先に答え:収税人マタイがキリストに呼ばれる瞬間です
主題は『マタイによる福音書』9章9節の短い場面です。収税所に座るマタイを見たキリストが「私に従いなさい」と告げ、マタイが立ち上がって従います。
カラヴァッジョは、立ち上がった後ではなく、呼びかけが届いた直後を描きました。一般には中央のひげの男がマタイで、左手を自分へ向けながら、右手はまだ硬貨の近くに残っています。「私なのか」と迷う一拍によって、過去の生活と新しい生の境目が見える仕組みです。
ただし人物同定には異説があり、作品を所蔵する教会の公式解説も、その身振りがマタイであることを一瞬疑わせると述べています。曖昧さは欠点ではなく、呼びかけが決断へ変わる直前を引き延ばす効果になっています。
光は部屋を照らすためではなく、判断が動く方向を示しています
右上から斜めに差す光は、部屋全体を均等に照らしません。キリストの指とほぼ同じ方向へ進み、机のまわりの顔や手を選んで浮かび上がらせます。
光は、呼びかけと神の恩寵を目に見える形へ変える装置です。ただし全員を強制的に振り向かせるわけではありません。左端の二人は硬貨を見続けており、同じ光を受けても気づく人と気づかない人が分かれます。
強い明暗差は、身体の量感と出来事の切迫感も生みます。暗い背景を埋めるのではなく、必要な顔と手だけを光で選ぶところに、カラヴァッジョの明暗法の特徴があります。
キリストの指は、ミケランジェロ《アダムの創造》を反復しています
右端のキリストが伸ばす手は、システィーナ礼拝堂のミケランジェロ《アダムの創造》で、アダムが伸ばす手の形を参照しています。目立たない小さな身振りですが、作品の意味を支える重要な引用です。
キリスト教ではキリストを、人間に新しい生をもたらす「第二のアダム」と捉えます。《アダムの創造》では神が最初の人間へ命を与え、この絵ではキリストがマタイへ新しい生を呼びかけます。
さらにペテロもキリストの前で同じ方向へ手を伸ばします。右端から、キリスト、ペテロ、マタイへ指の連鎖を追うと、画面の端にいるキリストの言葉が人物群へ伝わる構造を読み取れます。
聖書の場面なのに、服も部屋も当世風です
男たちの服装や部屋の雰囲気は、古代ユダヤの再現というより、カラヴァッジョが生きたローマの空気に近づいています。聖書の出来事を遠い昔の物語にせず、目の前の室内へ引き寄せるためのやり方です。

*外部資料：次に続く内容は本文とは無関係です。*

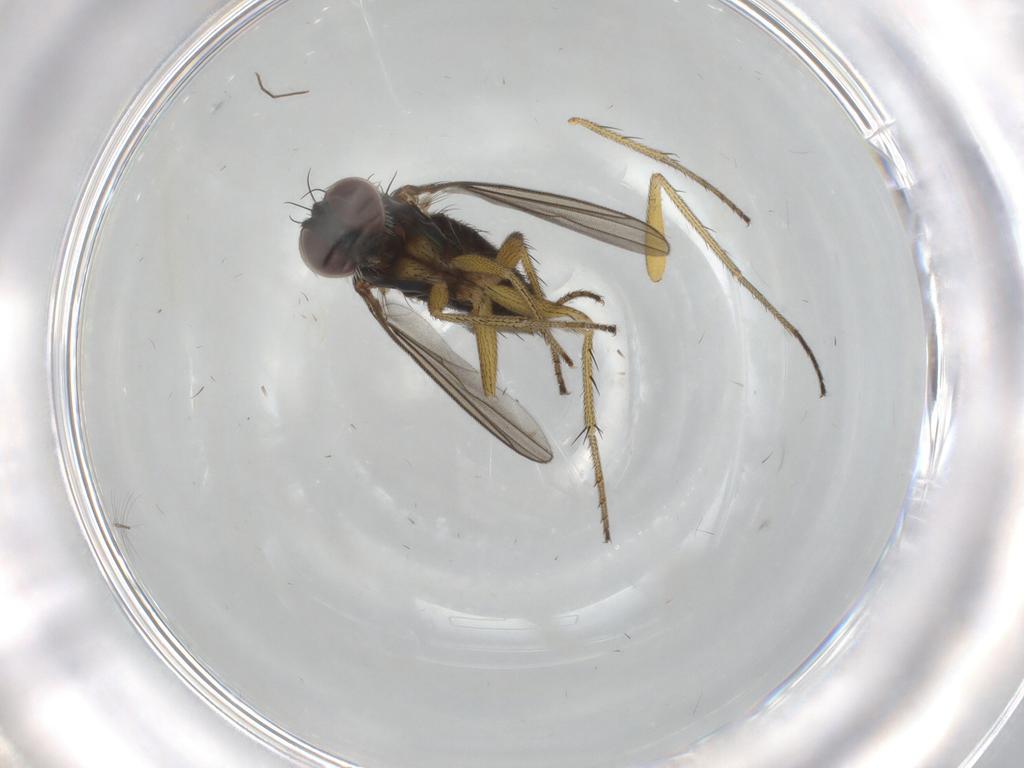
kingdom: Animalia
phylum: Arthropoda
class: Insecta
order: Diptera
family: Dolichopodidae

そのため《聖マタイの召命》は、宗教画でありながら妙に現実的です。硬貨を数える手つきや椅子の重さが具体的なので、そこに差し込む光と呼びかけが余計に異物として効きます。
見るときは、右端の指から光、マタイ、硬貨へ進みます
最初に右端のキリストの指を見て、斜めの光をたどり、中央のひげの男へ進みます。その左手は自分へ、右手は硬貨へ向いています。身体の中に二つの方向が同居していることが、この瞬間の迷いを伝えます。
次に、キリストへ顔を向ける人物と、硬貨から目を離さない人物を比べます。すると《聖マタイの召命》は、聖人が選ばれた結果ではなく、同じ部屋の中で人によって時間が分かれる瞬間として見えてきます。
作品で見る
よくある質問
- 《聖マタイの召命》は何を描いた絵ですか?
- 収税所にいたマタイへキリストが「私に従いなさい」と呼びかけ、マタイが使徒となる転換の瞬間を描いた絵です。
- 《聖マタイの召命》では、どの人物がマタイなのですか?
- 一般には、中央で自分を指して「私ですか」と問い返すようなひげの男がマタイとされます。ただし人物同定には異説があり、その迷い自体が作品の緊張を生んでいます。
- 《聖マタイの召命》の光にはどんな意味がありますか?
- キリストの呼びかけと神の恩寵を可視化し、日常から信仰へ移る方向を示します。同じ光の中でも気づく人物と硬貨を見続ける人物が分かれています。
- キリストの指は何を意味していますか?
- ミケランジェロ《アダムの創造》のアダムの手を参照しています。最初の人間に命が与えられた場面を反復し、キリストがマタイへ新しい生を呼びかけることを示します。
- 《聖マタイの召命》はどこにありますか?
- ローマのサン・ルイジ・デイ・フランチェージ教会、コンタレッリ礼拝堂にあります。《聖マタイの殉教》《聖マタイと天使》とともに展示されています。
- 最初はどこから見始めると追いやすいですか?
- 右端の手から入り、そこから光の斜線をたどって机のまわりの反応へ移ると、場面の転換がわかりやすくなります。